> Instructions for the task: What you write must match the records exactly, except for the images, which are left out.

--- START ---

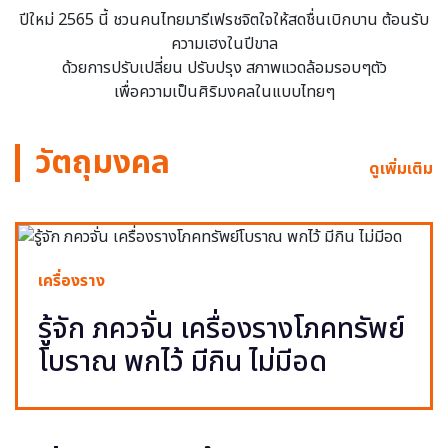
ปีใหม่ 2565 นี้ ชวนคนไทยมารีเฟรชจิตใจให้สดชื่นเบิกบาน ต้อนรับ
ความเฮงในปีขาล
ด้วยการปรับเปลี่ยน ปรับปรุง สภาพแวดล้อมรอบๆตัว
เพื่อความเป็นศิริมงคลในแบบไทยๆ
วัตถุมงคล
ดูเพิ่มเติม
เครื่องราง
รู้จัก ภควจั่น เครื่องรางโภคทรัพย์
โบราณ พกไว้ มีกิน ไม่มีอด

--- END ---

> Solved exercise:
ปีใหม่ 2565 นี้ ชวนคนไทยมารีเฟรชจิตใจให้สดชื่นเบิกบาน ต้อนรับ
ความเฮงในปีขาล
ด้วยการปรับเปลี่ยน ปรับปรุง สภาพแวดล้อมรอบๆตัว
เพื่อความเป็นศิริมงคลในแบบไทยๆ
วัตถุมงคล
ดูเพิ่มเติม
เครื่องราง
รู้จัก ภควจั่น เครื่องรางโภคทรัพย์
โบราณ พกไว้ มีกิน ไม่มีอด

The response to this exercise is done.